- WHAT THIS TASK INVOLVES
Copy every one of the lines below word for word, keeping their original characters and order.

>>>>

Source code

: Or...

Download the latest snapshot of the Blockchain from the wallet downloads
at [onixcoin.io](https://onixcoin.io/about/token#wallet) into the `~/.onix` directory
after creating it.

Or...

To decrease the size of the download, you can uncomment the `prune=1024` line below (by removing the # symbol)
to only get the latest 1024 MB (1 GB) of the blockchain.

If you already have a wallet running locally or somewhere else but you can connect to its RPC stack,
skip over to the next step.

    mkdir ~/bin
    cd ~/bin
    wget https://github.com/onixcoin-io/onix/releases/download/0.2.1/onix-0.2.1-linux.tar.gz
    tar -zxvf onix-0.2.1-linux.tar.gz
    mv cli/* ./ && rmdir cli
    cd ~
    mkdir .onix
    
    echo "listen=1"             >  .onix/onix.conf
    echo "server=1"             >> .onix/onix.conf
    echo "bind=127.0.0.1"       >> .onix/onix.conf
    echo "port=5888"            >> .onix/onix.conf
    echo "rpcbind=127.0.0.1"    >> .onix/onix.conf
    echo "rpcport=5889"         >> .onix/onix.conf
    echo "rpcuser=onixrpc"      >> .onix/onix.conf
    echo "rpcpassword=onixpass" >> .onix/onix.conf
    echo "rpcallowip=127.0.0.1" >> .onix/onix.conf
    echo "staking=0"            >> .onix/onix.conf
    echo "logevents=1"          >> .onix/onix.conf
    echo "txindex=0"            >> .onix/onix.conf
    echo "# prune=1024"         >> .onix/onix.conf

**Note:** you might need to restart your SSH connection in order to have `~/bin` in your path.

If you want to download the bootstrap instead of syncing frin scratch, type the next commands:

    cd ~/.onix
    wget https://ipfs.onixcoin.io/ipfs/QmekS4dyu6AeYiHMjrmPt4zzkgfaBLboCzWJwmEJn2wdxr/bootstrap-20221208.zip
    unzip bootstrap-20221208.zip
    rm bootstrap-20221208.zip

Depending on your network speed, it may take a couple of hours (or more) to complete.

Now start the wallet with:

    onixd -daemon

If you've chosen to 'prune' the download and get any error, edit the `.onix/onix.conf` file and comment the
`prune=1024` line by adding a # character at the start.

<<<<

- OUTPUT OF THE EXERCISE
Source code

: Or...

Download the latest snapshot of the Blockchain from the wallet downloads
at [onixcoin.io](https://onixcoin.io/about/token#wallet) into the `~/.onix` directory
after creating it.

Or...

To decrease the size of the download, you can uncomment the `prune=1024` line below (by removing the # symbol)
to only get the latest 1024 MB (1 GB) of the blockchain.

If you already have a wallet running locally or somewhere else but you can connect to its RPC stack,
skip over to the next step.

    mkdir ~/bin
    cd ~/bin
    wget https://github.com/onixcoin-io/onix/releases/download/0.2.1/onix-0.2.1-linux.tar.gz
    tar -zxvf onix-0.2.1-linux.tar.gz
    mv cli/* ./ && rmdir cli
    cd ~
    mkdir .onix
    
    echo "listen=1"             >  .onix/onix.conf
    echo "server=1"             >> .onix/onix.conf
    echo "bind=127.0.0.1"       >> .onix/onix.conf
    echo "port=5888"            >> .onix/onix.conf
    echo "rpcbind=127.0.0.1"    >> .onix/onix.conf
    echo "rpcport=5889"         >> .onix/onix.conf
    echo "rpcuser=onixrpc"      >> .onix/onix.conf
    echo "rpcpassword=onixpass" >> .onix/onix.conf
    echo "rpcallowip=127.0.0.1" >> .onix/onix.conf
    echo "staking=0"            >> .onix/onix.conf
    echo "logevents=1"          >> .onix/onix.conf
    echo "txindex=0"            >> .onix/onix.conf
    echo "# prune=1024"         >> .onix/onix.conf

**Note:** you might need to restart your SSH connection in order to have `~/bin` in your path.

If you want to download the bootstrap instead of syncing frin scratch, type the next commands:

    cd ~/.onix
    wget https://ipfs.onixcoin.io/ipfs/QmekS4dyu6AeYiHMjrmPt4zzkgfaBLboCzWJwmEJn2wdxr/bootstrap-20221208.zip
    unzip bootstrap-20221208.zip
    rm bootstrap-20221208.zip

Depending on your network speed, it may take a couple of hours (or more) to complete.

Now start the wallet with:

    onixd -daemon

If you've chosen to 'prune' the download and get any error, edit the `.onix/onix.conf` file and comment the
`prune=1024` line by adding a # character at the start.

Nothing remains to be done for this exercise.